Don’t Be A Job Search Turkey!

job search turkey, Dawn RasmussenThanksgiving is upon us, and while most people’s thoughts turn to the annual feast and associated family gatherings, it’s important to remember that for job seekers, their search continues on.

For them and anyone else contemplating changing job, it is important to know that there are certain things that shouldn’t be done to avoid being labeled a “turkey.”

Here are some tips to think about to keep your reputation intact as you look for work:

1) Always thank those that help you. Whether you get a job or the lead that was provided to you turns out to be a dud, never EVER forget who went out of their way to provide assistance to you. It may not work out the way you hoped now, but don’t punish the person who gave that helping hand. If you don’t thank them, you’ll be a TURKEY.

2) Include a reason why you want to connect. The biggest complaint regarding networking websites like “LinkedIn” from users is that they are frequently bombarded by people that they don’t know who request to connect. These users aren’t opposed to connecting; the real problem is that the person making the request doesn’t take the time to include a reason why they want the connection in the first place. If you don’t make an effort to actually CONNECT intellectually with the person on LinkedIn in order to build a meaningful relationship, you’ll be a TURKEY.

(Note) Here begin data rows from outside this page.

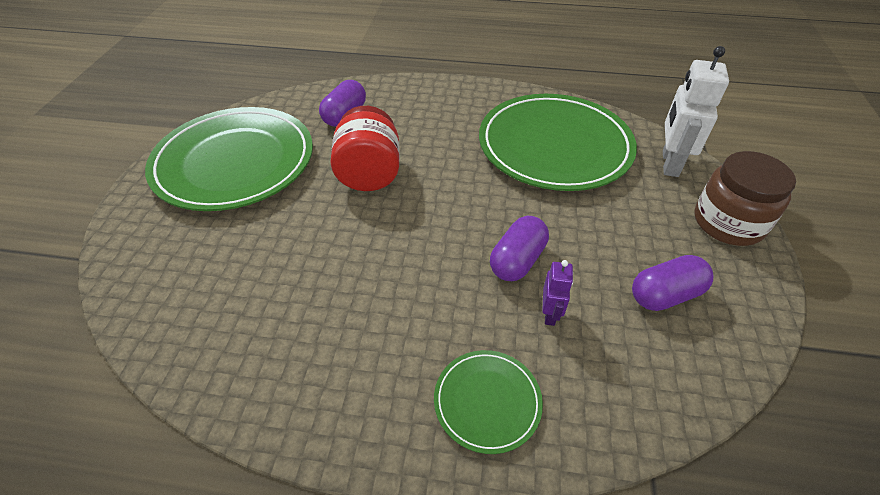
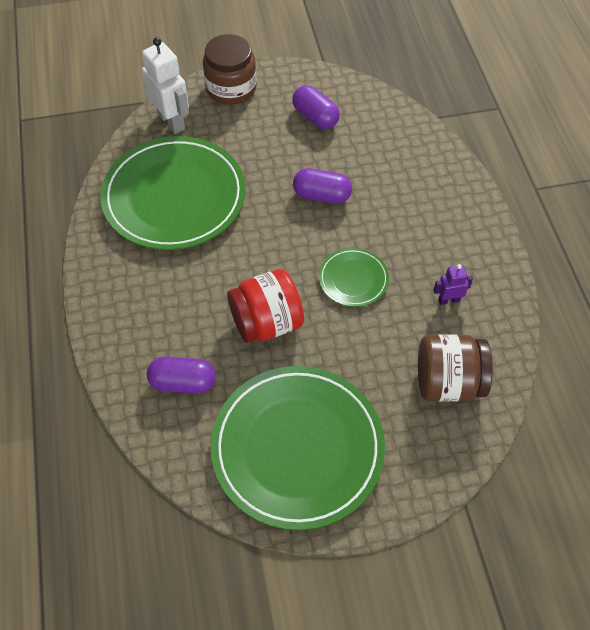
camera: 110 degrees left, 10 degrees up
(198, 291) = (448, 382): none -> brown jar
(487, 401) = (436, 187): green plate -> green plate (353, 279)
(550, 314) = (359, 170): purple robot -> purple robot (448, 300)
(669, 163) = (171, 121): white robot -> white robot turned 120 degrees counterclockwise

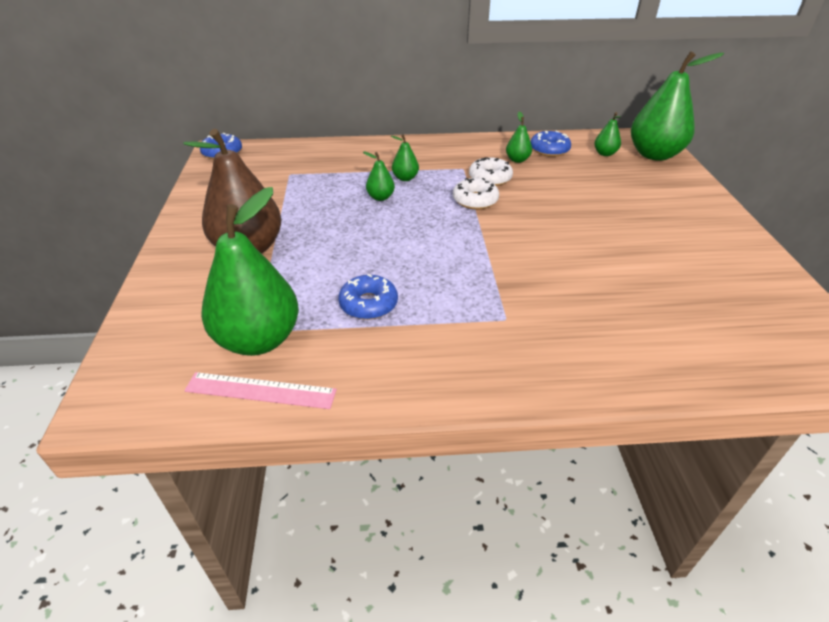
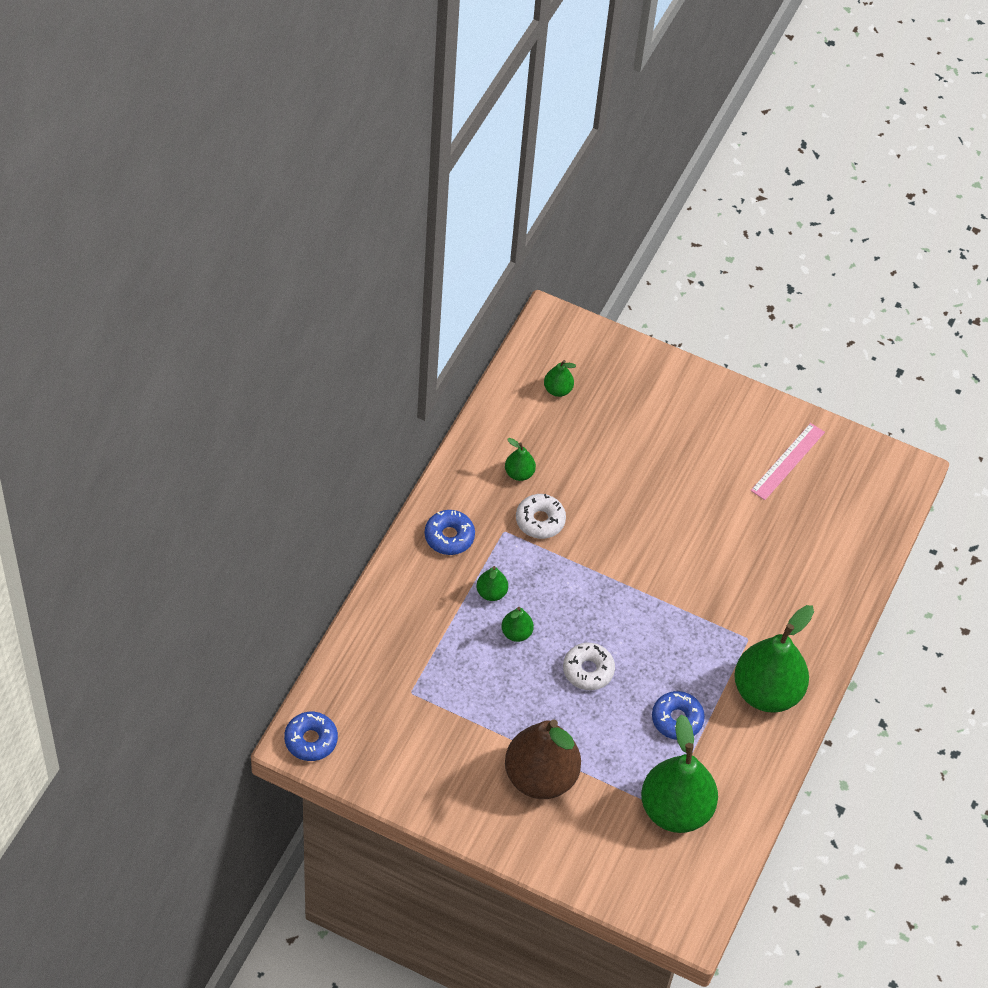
camera: 65 degrees left, 15 degrees up
(260, 390) = (731, 826): pink ruler -> pink ruler (787, 461)
(475, 200) = (573, 558): white donut -> white donut (588, 670)
(549, 150) = (517, 431): blue donut -> blue donut (449, 536)
(654, 155) = (588, 351): green pear -> green pear (767, 692)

3) Ask permission to list someone as a reference. Has this ever happened to you: You get a phone call from an employer who is checking references for a contact or a friend. But you weren’t expecting that call, and end up backpedaling a few times during the conversation, searching for something to say since this call just took you by surprise. But imagine a different scenario: the person being screened actually called you ahead of time, requested your permission to list you as a reference, and gave you the “scoop” on the job for which you are applying. Much better presentation, don’t you think? Failing to get permission to list someone as a reference means that you’ll be a TURKEY.

4) Focus on the positive things you accomplished at previous companies. Badmouthing any employer can be cathartic in the immediate present, but in the end, the only person your words hurt will be yourself. How you discuss former workplace can be very telling to potential employers about how you’ll be talking about them someday. Saying bad things about previous employers means that you’ll be a TURKEY.

5) Be open and positive to opportunity. It’s easy to be discouraged during a job search because you’ll get a TON of rejection. It’s not personal; it’s simply how the universe works. Keep an open mind and no matter what, don’t let this rejection get you down in the dumps. Sure, it’s okay to have a pity party from time to time, but you need to bounce back and keep hope alive no matter what. Shutting down and turning off means that you’ll be a TURKEY.

Thanksgiving is a time for us to think about what we have thankful for, and by remembering what being a turkey means in a job search, you can be thankful that you have a positive outlook towards your future!

Here’s some other great Thanksgiving-related job search advice:

“A Thanksgiving Day Treat: The Turkey, and Sweet Gratitude” from Amy Adler – Five Strengths Career Experts

“The Perfect Holiday Job Search Recipe” from Rosa Vargas – Executive Resume Service


Amy L. Adler

Exceptional advice, as usual. I particularly like #3, which explains why people need to ask permission and even advise potential references BEFORE the calls for good recommendations go out. So often job seekers wrongly assume that their references will welcome calls and know exactly what to say.


Rosa Vargas

Hey Dawn

Excellent post! So true. So many job seekers think the holiday is a time to STOP and abandon the job search. While some R & R is a good thing, the holidays is the perfect time to re-energize and capitalize on opportunities others are letting go by. You have also given them great steps to job search.